How to financially future-proof your child's path to adulthood

Students celebrate graduation day at the University of Glasgow. Picture: John Devlin
Students celebrate graduation day at the University of Glasgow. Picture: John Devlin
Promoted by Cazenove Capital

Gone are the days when a university education virtually guaranteed a well-paid job.

Many of today’s graduates are now heading out looking for work with debts to pay off and getting on the housing ladder might seem like a far away dream.

Picture: PA

Picture: PA

This reality affecting many young people makes it even more important for parents to plan well ahead to try to financially future-proof their child’s path to adulthood.

“The longer the view you take the easier it is. The key to saving for the future is to start early,” says Bob Hair, wealth planning director and head of Edinburgh office at Cazenove Capital.

“If you put something away sensibly over a longer period of time it will be less disruptive on your own life. It’s a question of having discipline around savings and being clear about what you want to do.”

So, what are the best ways to financially prepare for your family’s future?

One tip that families can adopt from the outset is to invest child benefit into a savings account rather than dip into it on a weekly basis, according to Mr Hair.

When looking at other ways to save, parents and guardians should consider how much control the want to keep over the investment.

Mr Hair says: “Parents can start saving into a pot of money that they can then drip feed to their children as they need it for such things as university or a deposit on a flat.”

For example, parents can do this by putting money into an individual savings account (ISA) in their own name so they have a sufficient amount to set aside for their children when the time comes.

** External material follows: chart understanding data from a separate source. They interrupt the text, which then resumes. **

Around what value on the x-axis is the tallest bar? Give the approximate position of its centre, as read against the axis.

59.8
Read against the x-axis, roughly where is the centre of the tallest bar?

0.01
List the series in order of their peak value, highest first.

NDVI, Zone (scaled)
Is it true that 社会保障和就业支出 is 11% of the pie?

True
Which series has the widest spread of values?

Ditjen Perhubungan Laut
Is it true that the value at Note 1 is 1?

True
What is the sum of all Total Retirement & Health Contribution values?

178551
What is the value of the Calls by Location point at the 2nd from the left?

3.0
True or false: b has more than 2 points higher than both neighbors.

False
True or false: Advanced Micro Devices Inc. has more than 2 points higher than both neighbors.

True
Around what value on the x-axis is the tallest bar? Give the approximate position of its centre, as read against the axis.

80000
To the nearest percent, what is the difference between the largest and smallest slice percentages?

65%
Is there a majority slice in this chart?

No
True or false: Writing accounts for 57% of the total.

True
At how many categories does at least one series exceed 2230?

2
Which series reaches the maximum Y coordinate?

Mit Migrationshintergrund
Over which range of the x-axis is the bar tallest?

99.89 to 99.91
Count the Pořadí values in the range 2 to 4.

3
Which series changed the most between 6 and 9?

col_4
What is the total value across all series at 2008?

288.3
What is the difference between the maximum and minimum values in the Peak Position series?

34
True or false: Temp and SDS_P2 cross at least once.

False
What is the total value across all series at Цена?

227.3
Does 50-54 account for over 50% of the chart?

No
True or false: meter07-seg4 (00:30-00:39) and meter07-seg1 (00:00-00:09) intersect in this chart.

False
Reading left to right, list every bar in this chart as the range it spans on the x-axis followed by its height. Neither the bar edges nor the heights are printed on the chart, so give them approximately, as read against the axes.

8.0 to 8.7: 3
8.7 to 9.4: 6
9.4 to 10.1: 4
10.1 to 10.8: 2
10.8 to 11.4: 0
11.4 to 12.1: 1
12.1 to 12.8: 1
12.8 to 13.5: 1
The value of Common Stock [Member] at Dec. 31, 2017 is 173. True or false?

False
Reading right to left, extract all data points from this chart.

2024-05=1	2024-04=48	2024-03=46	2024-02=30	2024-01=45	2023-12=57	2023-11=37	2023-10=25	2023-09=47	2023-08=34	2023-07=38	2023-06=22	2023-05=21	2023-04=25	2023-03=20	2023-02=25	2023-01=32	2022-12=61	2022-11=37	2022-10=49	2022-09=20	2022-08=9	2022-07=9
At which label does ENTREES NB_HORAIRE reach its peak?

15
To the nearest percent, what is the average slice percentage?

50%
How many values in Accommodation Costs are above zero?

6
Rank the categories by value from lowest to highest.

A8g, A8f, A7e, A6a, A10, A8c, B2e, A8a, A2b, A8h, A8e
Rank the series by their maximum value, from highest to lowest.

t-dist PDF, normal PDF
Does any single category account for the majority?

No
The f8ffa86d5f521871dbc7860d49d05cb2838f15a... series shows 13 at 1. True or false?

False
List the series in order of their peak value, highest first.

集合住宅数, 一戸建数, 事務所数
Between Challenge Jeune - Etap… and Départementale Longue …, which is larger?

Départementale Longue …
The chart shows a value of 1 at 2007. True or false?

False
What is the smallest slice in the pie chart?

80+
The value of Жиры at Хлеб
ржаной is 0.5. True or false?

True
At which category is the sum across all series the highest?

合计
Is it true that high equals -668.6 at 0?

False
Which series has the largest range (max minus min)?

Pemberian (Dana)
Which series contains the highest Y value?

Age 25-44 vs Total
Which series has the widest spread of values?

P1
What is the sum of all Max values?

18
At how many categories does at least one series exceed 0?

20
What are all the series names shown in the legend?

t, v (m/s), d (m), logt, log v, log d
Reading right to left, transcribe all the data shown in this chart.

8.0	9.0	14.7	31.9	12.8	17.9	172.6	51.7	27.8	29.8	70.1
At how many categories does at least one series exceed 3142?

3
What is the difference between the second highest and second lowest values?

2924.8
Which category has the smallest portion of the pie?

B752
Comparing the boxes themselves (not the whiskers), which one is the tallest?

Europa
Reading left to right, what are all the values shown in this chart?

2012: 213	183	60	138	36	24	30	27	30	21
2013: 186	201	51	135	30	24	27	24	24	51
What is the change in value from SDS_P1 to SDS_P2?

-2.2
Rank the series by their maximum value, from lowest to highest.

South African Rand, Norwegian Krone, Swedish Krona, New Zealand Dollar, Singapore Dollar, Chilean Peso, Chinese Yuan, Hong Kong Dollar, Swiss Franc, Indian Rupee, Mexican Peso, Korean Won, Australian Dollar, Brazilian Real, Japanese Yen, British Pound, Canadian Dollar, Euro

It’s important for people to ensure they are saving in as tax efficient way as possible, according to Mr Hair. This can be achieved by putting the investments in the child’s name, as long as measures are in place to ensure the money is ultimately spent sensibly and at the right time.

Quite often grandparents want to be involved in saving for the grandchildren’s future which can be beneficial and tax-efficient for everyone involved.

Mr Hair explains: “Grandparents might say I want to give away my £3,000 annual allowance for inheritance tax purposes and give each of their six grandchildren £500 each, for example; If they do that over 10 years they can build up a reasonable sum of money for each of them.”

As children grow, parents should continue to save and invest. Mr Hair says that an attractive option if a youngster is leaving home to go to university is for the parents to buy a property for their child with additional rooms that can be rented out.

Some people might put the property in the son or daughter’s name,” says Mr Hair, “So they understand how finance works while getting a foot on the housing ladder.”

A final tip for parents from Mr Hair is to check what you might have invested in the past for children and forgotten about – a pleasant surprise would be to uncover money you didn’t even know you had.